THE PROBLEM: Would you return the lines between the one holding "Document page, 1241x1754 pixels." and the one holding "Rendered at 1754 by 1241 pixels.", inclusive, and only those, exactly as they stand in the listing below?

┄┄┄┄┄┄┄┄┄┄┄┄┄┄┄┄┄┄┄┄

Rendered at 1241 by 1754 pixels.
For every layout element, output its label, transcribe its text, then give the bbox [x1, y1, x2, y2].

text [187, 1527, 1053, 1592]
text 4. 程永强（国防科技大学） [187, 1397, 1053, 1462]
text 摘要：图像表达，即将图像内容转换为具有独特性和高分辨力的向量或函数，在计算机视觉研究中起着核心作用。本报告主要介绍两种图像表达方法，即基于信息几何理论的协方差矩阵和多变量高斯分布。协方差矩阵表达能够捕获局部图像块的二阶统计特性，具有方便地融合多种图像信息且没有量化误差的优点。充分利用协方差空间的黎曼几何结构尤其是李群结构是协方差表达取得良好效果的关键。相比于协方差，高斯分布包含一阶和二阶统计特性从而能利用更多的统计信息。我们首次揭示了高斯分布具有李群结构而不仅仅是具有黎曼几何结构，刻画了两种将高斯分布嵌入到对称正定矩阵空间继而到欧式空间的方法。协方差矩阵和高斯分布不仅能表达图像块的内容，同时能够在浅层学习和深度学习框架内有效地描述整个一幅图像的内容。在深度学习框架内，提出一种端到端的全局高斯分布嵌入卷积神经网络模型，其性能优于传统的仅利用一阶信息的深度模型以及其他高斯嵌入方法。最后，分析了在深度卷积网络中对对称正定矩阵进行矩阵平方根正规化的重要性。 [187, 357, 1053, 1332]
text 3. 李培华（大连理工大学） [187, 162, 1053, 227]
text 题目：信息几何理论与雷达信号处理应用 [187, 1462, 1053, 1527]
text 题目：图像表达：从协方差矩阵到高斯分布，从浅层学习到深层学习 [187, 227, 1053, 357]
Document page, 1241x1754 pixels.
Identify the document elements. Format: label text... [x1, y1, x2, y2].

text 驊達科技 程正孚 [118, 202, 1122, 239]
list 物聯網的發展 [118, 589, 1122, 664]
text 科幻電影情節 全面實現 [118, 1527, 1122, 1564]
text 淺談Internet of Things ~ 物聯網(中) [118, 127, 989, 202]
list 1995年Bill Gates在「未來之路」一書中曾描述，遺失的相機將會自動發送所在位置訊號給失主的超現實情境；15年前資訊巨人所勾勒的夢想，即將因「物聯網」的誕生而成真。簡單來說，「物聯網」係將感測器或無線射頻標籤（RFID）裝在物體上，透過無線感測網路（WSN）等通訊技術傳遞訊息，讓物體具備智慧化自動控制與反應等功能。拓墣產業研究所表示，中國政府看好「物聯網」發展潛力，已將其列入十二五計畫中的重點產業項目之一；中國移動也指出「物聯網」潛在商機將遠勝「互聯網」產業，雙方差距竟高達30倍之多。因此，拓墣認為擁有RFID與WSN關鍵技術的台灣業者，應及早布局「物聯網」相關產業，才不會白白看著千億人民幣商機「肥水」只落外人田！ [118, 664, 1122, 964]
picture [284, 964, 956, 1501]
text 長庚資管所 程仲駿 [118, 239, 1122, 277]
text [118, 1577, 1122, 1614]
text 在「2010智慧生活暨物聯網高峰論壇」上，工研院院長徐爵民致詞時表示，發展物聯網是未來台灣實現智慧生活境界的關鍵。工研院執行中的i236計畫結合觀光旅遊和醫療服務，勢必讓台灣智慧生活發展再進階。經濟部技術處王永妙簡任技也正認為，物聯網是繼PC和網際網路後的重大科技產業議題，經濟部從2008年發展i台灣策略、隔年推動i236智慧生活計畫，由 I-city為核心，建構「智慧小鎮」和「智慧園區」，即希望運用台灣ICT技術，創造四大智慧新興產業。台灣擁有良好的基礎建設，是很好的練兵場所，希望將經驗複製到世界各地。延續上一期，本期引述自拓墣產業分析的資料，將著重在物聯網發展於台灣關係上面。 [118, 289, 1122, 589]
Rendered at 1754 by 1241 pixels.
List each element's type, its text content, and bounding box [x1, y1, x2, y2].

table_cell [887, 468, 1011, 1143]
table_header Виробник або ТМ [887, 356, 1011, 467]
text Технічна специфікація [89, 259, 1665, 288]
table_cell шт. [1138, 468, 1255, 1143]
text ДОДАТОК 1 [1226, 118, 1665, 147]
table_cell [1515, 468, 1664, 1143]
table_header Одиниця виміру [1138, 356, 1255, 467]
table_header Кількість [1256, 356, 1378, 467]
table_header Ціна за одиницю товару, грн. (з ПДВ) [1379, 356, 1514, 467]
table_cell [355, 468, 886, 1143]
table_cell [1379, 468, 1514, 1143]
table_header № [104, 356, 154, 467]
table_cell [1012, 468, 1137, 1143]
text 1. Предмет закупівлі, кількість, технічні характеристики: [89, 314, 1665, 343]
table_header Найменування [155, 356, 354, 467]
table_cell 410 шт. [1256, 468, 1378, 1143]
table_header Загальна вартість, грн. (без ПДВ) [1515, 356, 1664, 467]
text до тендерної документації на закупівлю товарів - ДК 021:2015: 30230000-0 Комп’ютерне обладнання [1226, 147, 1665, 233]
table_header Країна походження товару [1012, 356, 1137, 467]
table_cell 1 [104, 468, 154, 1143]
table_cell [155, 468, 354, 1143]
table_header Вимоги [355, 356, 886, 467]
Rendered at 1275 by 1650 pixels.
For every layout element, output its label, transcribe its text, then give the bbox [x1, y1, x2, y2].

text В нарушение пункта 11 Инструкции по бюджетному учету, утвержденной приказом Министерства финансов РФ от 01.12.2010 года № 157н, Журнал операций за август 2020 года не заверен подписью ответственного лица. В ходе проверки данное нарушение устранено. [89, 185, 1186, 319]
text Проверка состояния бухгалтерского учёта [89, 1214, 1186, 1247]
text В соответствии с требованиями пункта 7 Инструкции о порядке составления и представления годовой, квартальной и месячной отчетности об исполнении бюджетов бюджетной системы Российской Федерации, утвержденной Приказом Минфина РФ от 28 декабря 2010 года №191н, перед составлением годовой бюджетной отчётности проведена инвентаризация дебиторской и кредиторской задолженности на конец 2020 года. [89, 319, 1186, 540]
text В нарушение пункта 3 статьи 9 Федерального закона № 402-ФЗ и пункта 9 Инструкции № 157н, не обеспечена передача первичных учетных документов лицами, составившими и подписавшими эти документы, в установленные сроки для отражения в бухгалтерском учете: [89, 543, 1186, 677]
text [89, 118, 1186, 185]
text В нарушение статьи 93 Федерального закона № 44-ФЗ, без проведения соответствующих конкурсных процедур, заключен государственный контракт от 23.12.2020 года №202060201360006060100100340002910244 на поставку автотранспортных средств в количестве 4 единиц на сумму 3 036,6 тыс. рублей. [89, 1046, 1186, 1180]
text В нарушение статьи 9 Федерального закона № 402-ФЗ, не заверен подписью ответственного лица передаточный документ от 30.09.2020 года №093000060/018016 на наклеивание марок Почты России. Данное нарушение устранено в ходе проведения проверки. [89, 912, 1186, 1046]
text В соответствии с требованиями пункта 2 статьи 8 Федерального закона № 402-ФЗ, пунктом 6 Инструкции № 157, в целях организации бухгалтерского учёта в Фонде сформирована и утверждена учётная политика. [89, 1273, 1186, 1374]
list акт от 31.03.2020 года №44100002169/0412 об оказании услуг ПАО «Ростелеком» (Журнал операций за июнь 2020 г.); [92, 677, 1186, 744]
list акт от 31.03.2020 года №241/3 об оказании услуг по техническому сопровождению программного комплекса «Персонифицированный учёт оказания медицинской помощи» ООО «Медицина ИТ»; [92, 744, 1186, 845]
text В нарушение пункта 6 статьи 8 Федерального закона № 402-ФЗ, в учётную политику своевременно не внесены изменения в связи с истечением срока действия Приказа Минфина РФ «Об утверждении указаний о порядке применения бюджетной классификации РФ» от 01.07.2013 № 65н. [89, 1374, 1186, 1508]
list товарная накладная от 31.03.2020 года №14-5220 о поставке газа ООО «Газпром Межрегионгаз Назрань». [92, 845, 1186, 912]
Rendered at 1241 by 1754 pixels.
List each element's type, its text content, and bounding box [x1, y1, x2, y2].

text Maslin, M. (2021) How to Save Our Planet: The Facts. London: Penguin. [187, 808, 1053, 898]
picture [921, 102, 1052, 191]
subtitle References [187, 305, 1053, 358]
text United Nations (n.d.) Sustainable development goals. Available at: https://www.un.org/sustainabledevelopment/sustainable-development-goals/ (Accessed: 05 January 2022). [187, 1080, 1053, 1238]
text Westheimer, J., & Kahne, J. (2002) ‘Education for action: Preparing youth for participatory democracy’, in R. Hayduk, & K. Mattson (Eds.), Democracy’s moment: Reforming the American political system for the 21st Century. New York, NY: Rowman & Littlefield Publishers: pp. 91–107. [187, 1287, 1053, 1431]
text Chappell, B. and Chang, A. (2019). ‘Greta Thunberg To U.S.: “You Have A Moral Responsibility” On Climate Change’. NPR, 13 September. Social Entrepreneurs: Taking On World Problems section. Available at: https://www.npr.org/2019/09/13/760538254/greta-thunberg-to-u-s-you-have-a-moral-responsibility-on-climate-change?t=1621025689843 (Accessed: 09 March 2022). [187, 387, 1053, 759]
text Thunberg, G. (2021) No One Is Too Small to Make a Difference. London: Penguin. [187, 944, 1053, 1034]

┄┄┄┄┄┄┄┄┄┄┄┄┄┄┄┄┄┄┄┄

TASK SOLUTION:
Document page, 1241x1754 pixels.
Identify the document elements. Format: label text... [x1, y1, x2, y2].

text 驊達科技 程正孚 [118, 202, 1122, 239]
list 物聯網的發展 [118, 589, 1122, 664]
text 科幻電影情節 全面實現 [118, 1527, 1122, 1564]
text 淺談Internet of Things ~ 物聯網(中) [118, 127, 989, 202]
list 1995年Bill Gates在「未來之路」一書中曾描述，遺失的相機將會自動發送所在位置訊號給失主的超現實情境；15年前資訊巨人所勾勒的夢想，即將因「物聯網」的誕生而成真。簡單來說，「物聯網」係將感測器或無線射頻標籤（RFID）裝在物體上，透過無線感測網路（WSN）等通訊技術傳遞訊息，讓物體具備智慧化自動控制與反應等功能。拓墣產業研究所表示，中國政府看好「物聯網」發展潛力，已將其列入十二五計畫中的重點產業項目之一；中國移動也指出「物聯網」潛在商機將遠勝「互聯網」產業，雙方差距竟高達30倍之多。因此，拓墣認為擁有RFID與WSN關鍵技術的台灣業者，應及早布局「物聯網」相關產業，才不會白白看著千億人民幣商機「肥水」只落外人田！ [118, 664, 1122, 964]
picture [284, 964, 956, 1501]
text 長庚資管所 程仲駿 [118, 239, 1122, 277]
text [118, 1577, 1122, 1614]
text 在「2010智慧生活暨物聯網高峰論壇」上，工研院院長徐爵民致詞時表示，發展物聯網是未來台灣實現智慧生活境界的關鍵。工研院執行中的i236計畫結合觀光旅遊和醫療服務，勢必讓台灣智慧生活發展再進階。經濟部技術處王永妙簡任技也正認為，物聯網是繼PC和網際網路後的重大科技產業議題，經濟部從2008年發展i台灣策略、隔年推動i236智慧生活計畫，由 I-city為核心，建構「智慧小鎮」和「智慧園區」，即希望運用台灣ICT技術，創造四大智慧新興產業。台灣擁有良好的基礎建設，是很好的練兵場所，希望將經驗複製到世界各地。延續上一期，本期引述自拓墣產業分析的資料，將著重在物聯網發展於台灣關係上面。 [118, 289, 1122, 589]
Rendered at 1754 by 1241 pixels.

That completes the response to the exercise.